[Records contained in a dataset]
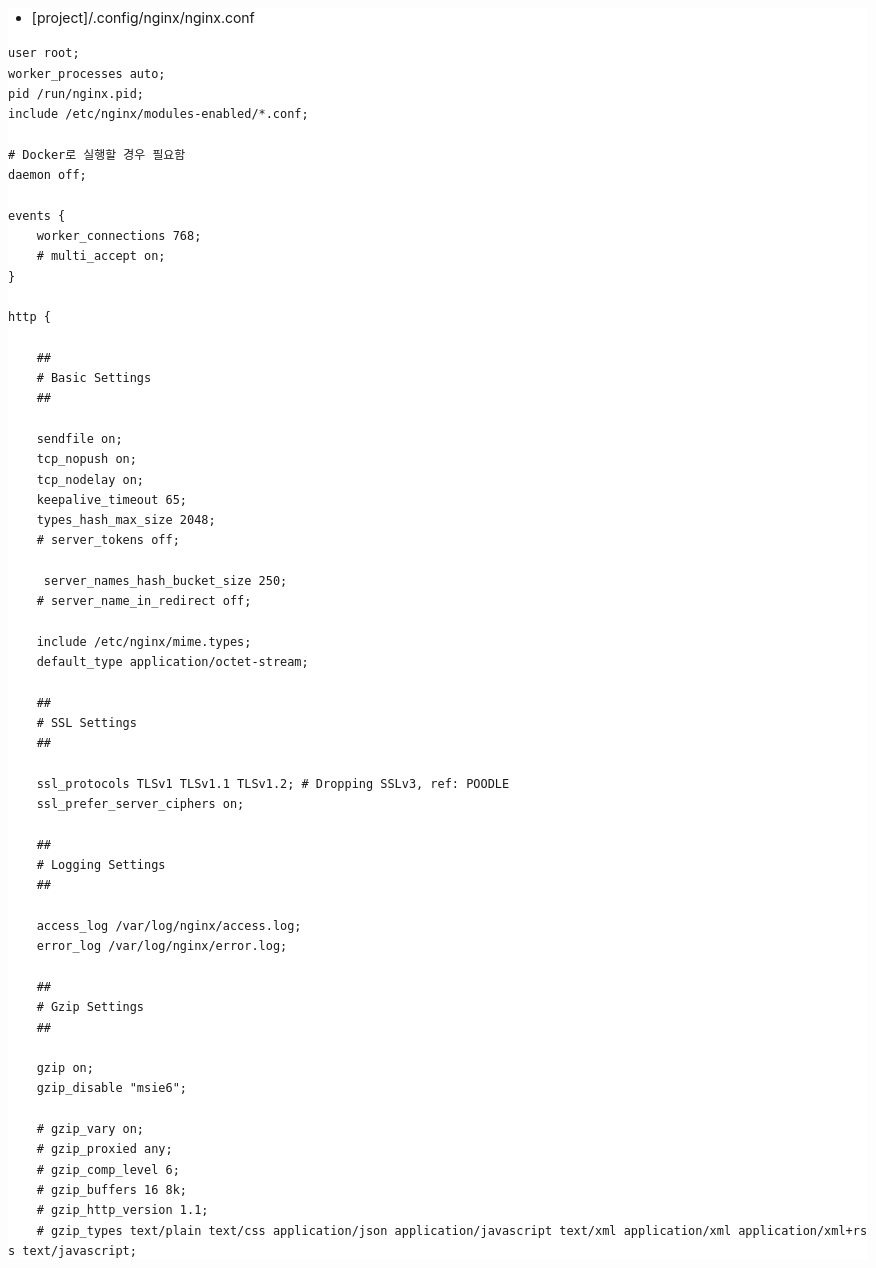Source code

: - [project]/.config/nginx/nginx.conf

```
user root;
worker_processes auto;
pid /run/nginx.pid;
include /etc/nginx/modules-enabled/*.conf;

# Docker로 실행할 경우 필요함
daemon off;

events {
	worker_connections 768;
	# multi_accept on;
}

http {

	##
	# Basic Settings
	##

	sendfile on;
	tcp_nopush on;
	tcp_nodelay on;
	keepalive_timeout 65;
	types_hash_max_size 2048;
	# server_tokens off;

	 server_names_hash_bucket_size 250;
	# server_name_in_redirect off;

	include /etc/nginx/mime.types;
	default_type application/octet-stream;

	##
	# SSL Settings
	##

	ssl_protocols TLSv1 TLSv1.1 TLSv1.2; # Dropping SSLv3, ref: POODLE
	ssl_prefer_server_ciphers on;

	##
	# Logging Settings
	##

	access_log /var/log/nginx/access.log;
	error_log /var/log/nginx/error.log;

	##
	# Gzip Settings
	##

	gzip on;
	gzip_disable "msie6";

	# gzip_vary on;
	# gzip_proxied any;
	# gzip_comp_level 6;
	# gzip_buffers 16 8k;
	# gzip_http_version 1.1;
	# gzip_types text/plain text/css application/json application/javascript text/xml application/xml application/xml+rss text/javascript;

```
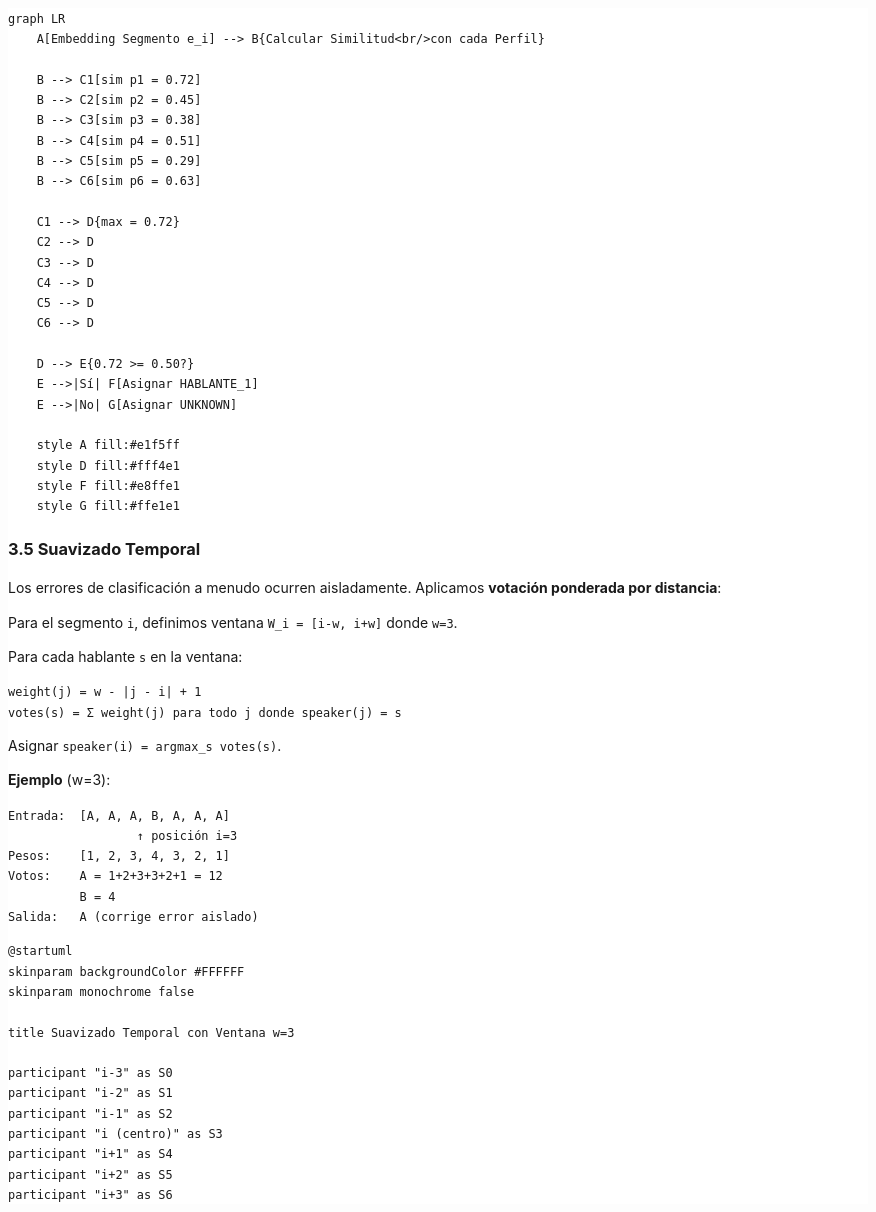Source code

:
 ```mermaid
graph LR
    A[Embedding Segmento e_i] --> B{Calcular Similitud<br/>con cada Perfil}

    B --> C1[sim p1 = 0.72]
    B --> C2[sim p2 = 0.45]
    B --> C3[sim p3 = 0.38]
    B --> C4[sim p4 = 0.51]
    B --> C5[sim p5 = 0.29]
    B --> C6[sim p6 = 0.63]

    C1 --> D{max = 0.72}
    C2 --> D
    C3 --> D
    C4 --> D
    C5 --> D
    C6 --> D

    D --> E{0.72 >= 0.50?}
    E -->|Sí| F[Asignar HABLANTE_1]
    E -->|No| G[Asignar UNKNOWN]

    style A fill:#e1f5ff
    style D fill:#fff4e1
    style F fill:#e8ffe1
    style G fill:#ffe1e1
```

### 3.5 Suavizado Temporal

Los errores de clasificación a menudo ocurren aisladamente. Aplicamos **votación ponderada por distancia**:

Para el segmento `i`, definimos ventana `W_i = [i-w, i+w]` donde `w=3`.

Para cada hablante `s` en la ventana:
```
weight(j) = w - |j - i| + 1
votes(s) = Σ weight(j) para todo j donde speaker(j) = s
```

Asignar `speaker(i) = argmax_s votes(s)`.

**Ejemplo** (w=3):
```
Entrada:  [A, A, A, B, A, A, A]
                  ↑ posición i=3
Pesos:    [1, 2, 3, 4, 3, 2, 1]
Votos:    A = 1+2+3+3+2+1 = 12
          B = 4
Salida:   A (corrige error aislado)
```

```plantuml
@startuml
skinparam backgroundColor #FFFFFF
skinparam monochrome false

title Suavizado Temporal con Ventana w=3

participant "i-3" as S0
participant "i-2" as S1
participant "i-1" as S2
participant "i (centro)" as S3
participant "i+1" as S4
participant "i+2" as S5
participant "i+3" as S6
```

■ Goal of the exercise
Every entry above should come back exactly as written, except for its pictures.

■ Task response
Source code

: - [project]/.config/nginx/nginx.conf

```
user root;
worker_processes auto;
pid /run/nginx.pid;
include /etc/nginx/modules-enabled/*.conf;

# Docker로 실행할 경우 필요함
daemon off;

events {
	worker_connections 768;
	# multi_accept on;
}

http {

	##
	# Basic Settings
	##

	sendfile on;
	tcp_nopush on;
	tcp_nodelay on;
	keepalive_timeout 65;
	types_hash_max_size 2048;
	# server_tokens off;

	 server_names_hash_bucket_size 250;
	# server_name_in_redirect off;

	include /etc/nginx/mime.types;
	default_type application/octet-stream;

	##
	# SSL Settings
	##

	ssl_protocols TLSv1 TLSv1.1 TLSv1.2; # Dropping SSLv3, ref: POODLE
	ssl_prefer_server_ciphers on;

	##
	# Logging Settings
	##

	access_log /var/log/nginx/access.log;
	error_log /var/log/nginx/error.log;

	##
	# Gzip Settings
	##

	gzip on;
	gzip_disable "msie6";

	# gzip_vary on;
	# gzip_proxied any;
	# gzip_comp_level 6;
	# gzip_buffers 16 8k;
	# gzip_http_version 1.1;
	# gzip_types text/plain text/css application/json application/javascript text/xml application/xml application/xml+rss text/javascript;

```
Source code

:
 ```mermaid
graph LR
    A[Embedding Segmento e_i] --> B{Calcular Similitud<br/>con cada Perfil}

    B --> C1[sim p1 = 0.72]
    B --> C2[sim p2 = 0.45]
    B --> C3[sim p3 = 0.38]
    B --> C4[sim p4 = 0.51]
    B --> C5[sim p5 = 0.29]
    B --> C6[sim p6 = 0.63]

    C1 --> D{max = 0.72}
    C2 --> D
    C3 --> D
    C4 --> D
    C5 --> D
    C6 --> D

    D --> E{0.72 >= 0.50?}
    E -->|Sí| F[Asignar HABLANTE_1]
    E -->|No| G[Asignar UNKNOWN]

    style A fill:#e1f5ff
    style D fill:#fff4e1
    style F fill:#e8ffe1
    style G fill:#ffe1e1
```

### 3.5 Suavizado Temporal

Los errores de clasificación a menudo ocurren aisladamente. Aplicamos **votación ponderada por distancia**:

Para el segmento `i`, definimos ventana `W_i = [i-w, i+w]` donde `w=3`.

Para cada hablante `s` en la ventana:
```
weight(j) = w - |j - i| + 1
votes(s) = Σ weight(j) para todo j donde speaker(j) = s
```

Asignar `speaker(i) = argmax_s votes(s)`.

**Ejemplo** (w=3):
```
Entrada:  [A, A, A, B, A, A, A]
                  ↑ posición i=3
Pesos:    [1, 2, 3, 4, 3, 2, 1]
Votos:    A = 1+2+3+3+2+1 = 12
          B = 4
Salida:   A (corrige error aislado)
```

```plantuml
@startuml
skinparam backgroundColor #FFFFFF
skinparam monochrome false

title Suavizado Temporal con Ventana w=3

participant "i-3" as S0
participant "i-2" as S1
participant "i-1" as S2
participant "i (centro)" as S3
participant "i+1" as S4
participant "i+2" as S5
participant "i+3" as S6
```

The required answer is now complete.